Update Regarding Unintended Heating Associated with the Monteris Medical NeuroBlate Probe
The FDA is providing an update about the potential for unintended heating and patient injury with use of the Monteris Medical NeuroBlate probe, a part of the NeuroBlate System. In our March 22 letter to health care providers, the FDA provided preliminary information about a Class I recall for the device due to several instances of unintended heating and damage to the probe, which may have resulted in unintended damage to surrounding brain tissue. Monteris Medical has received FDA clearance for a new probe which contains a non-metallic fiber optic temperature sensor to address unintended probe heating in the magnetic resonance (MR) environment. This replaces the metallic thermocouple temperature sensor of the original design. The safety risks associated with the use of the probe with the metallic thermocouple temperature sensor still remain.
Users can contact Monteris Medical to find out more about the timeline for availability of the new probe with the non-metallic fiber optic temperature sensor. Until the new probe with the fiber optic temperature sensor is available, health care providers should consider the benefits and risks of the probe with the metallic thermocouple, as well as the availability of alternative treatment modalities.
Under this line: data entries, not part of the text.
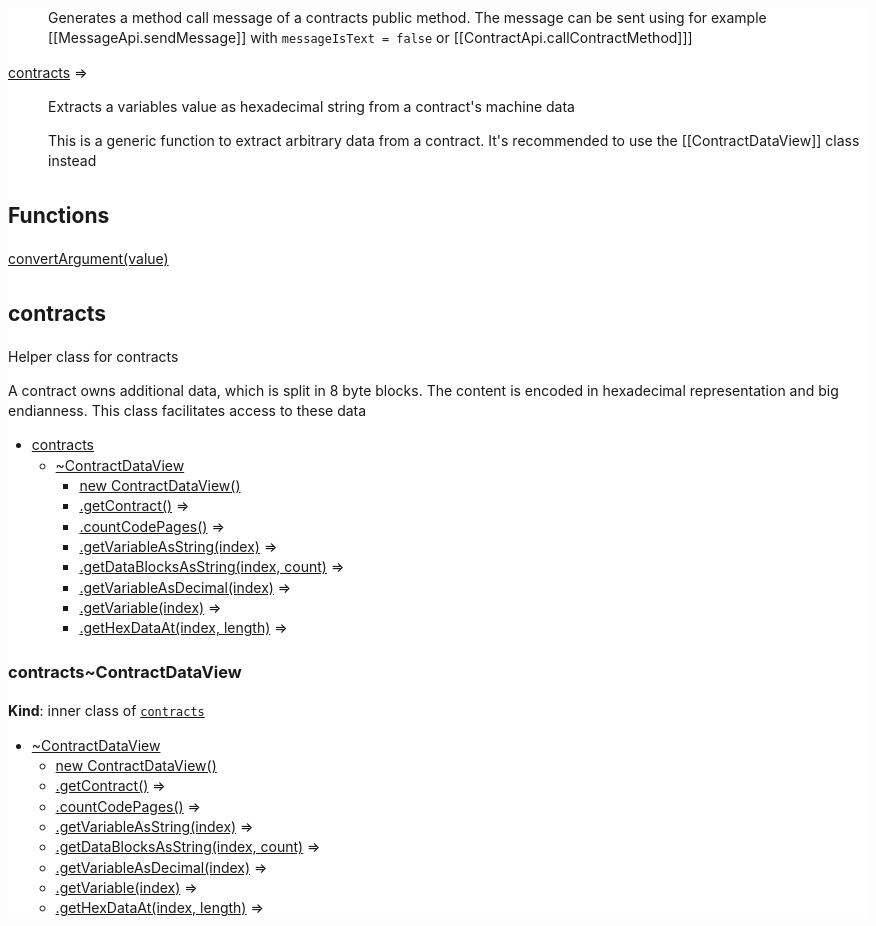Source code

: <dd><p>Generates a method call message of a contracts public method. The message can be sent using for example
[[MessageApi.sendMessage]] with <code>messageIsText = false</code> or [[ContractApi.callContractMethod]]]</p></dd>
<dt><a href="#module_contracts">contracts</a> ⇒</dt>
<dd><p>Extracts a variables value as hexadecimal string from a contract's machine data</p>
<p>This is a generic function to extract arbitrary data from a contract. It's recommended to use the [[ContractDataView]] class instead</p></dd>
</dl>

## Functions

<dl>
<dt><a href="#convertArgument">convertArgument(value)</a></dt>
<dd></dd>
</dl>

<a name="module_contracts"></a>

## contracts
<p>Helper class for contracts</p>
<p>A contract owns additional data, which is split in 8 byte blocks.
The content is encoded in hexadecimal representation and big endianness.
This class facilitates access to these data</p>


* [contracts](#module_contracts)
    * [~ContractDataView](#module_contracts..ContractDataView)
        * [new ContractDataView()](#new_module_contracts..ContractDataView_new)
        * [.getContract()](#module_contracts..ContractDataView+getContract) ⇒
        * [.countCodePages()](#module_contracts..ContractDataView+countCodePages) ⇒
        * [.getVariableAsString(index)](#module_contracts..ContractDataView+getVariableAsString) ⇒
        * [.getDataBlocksAsString(index, count)](#module_contracts..ContractDataView+getDataBlocksAsString) ⇒
        * [.getVariableAsDecimal(index)](#module_contracts..ContractDataView+getVariableAsDecimal) ⇒
        * [.getVariable(index)](#module_contracts..ContractDataView+getVariable) ⇒
        * [.getHexDataAt(index, length)](#module_contracts..ContractDataView+getHexDataAt) ⇒

<a name="module_contracts..ContractDataView"></a>

### contracts~ContractDataView
**Kind**: inner class of [<code>contracts</code>](#module_contracts)  

* [~ContractDataView](#module_contracts..ContractDataView)
    * [new ContractDataView()](#new_module_contracts..ContractDataView_new)
    * [.getContract()](#module_contracts..ContractDataView+getContract) ⇒
    * [.countCodePages()](#module_contracts..ContractDataView+countCodePages) ⇒
    * [.getVariableAsString(index)](#module_contracts..ContractDataView+getVariableAsString) ⇒
    * [.getDataBlocksAsString(index, count)](#module_contracts..ContractDataView+getDataBlocksAsString) ⇒
    * [.getVariableAsDecimal(index)](#module_contracts..ContractDataView+getVariableAsDecimal) ⇒
    * [.getVariable(index)](#module_contracts..ContractDataView+getVariable) ⇒
    * [.getHexDataAt(index, length)](#module_contracts..ContractDataView+getHexDataAt) ⇒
The FDA also issued an update to the April 2018 letter to health care providers on Risk of Tissue Overheating Due to Inaccurate Magnetic Resonance Thermometry to encourage safe use of MR thermometry so health care providers and patients can make informed patient management decisions about their treatment options.
The FDA recommends:
- Until the new NeuroBlate probe with the fiber optic temperature sensor is available, health care providers should consider on an individual patient basis, the benefits and risks of the probe with the metallic thermocouple, as well as the availability of alternative treatment modalities.
- Device manufacturers and user facilities must comply with the applicable Medical Device Reporting (MDR) regulations. Health care personnel employed by facilities that are subject to FDA's user facility reporting requirements should follow the reporting procedures established by their facilities. Prompt reporting of adverse events can help the FDA identify and better understand the risks associated with medical devices.
The FDA will keep the public informed if any significant new information or recommendations become available.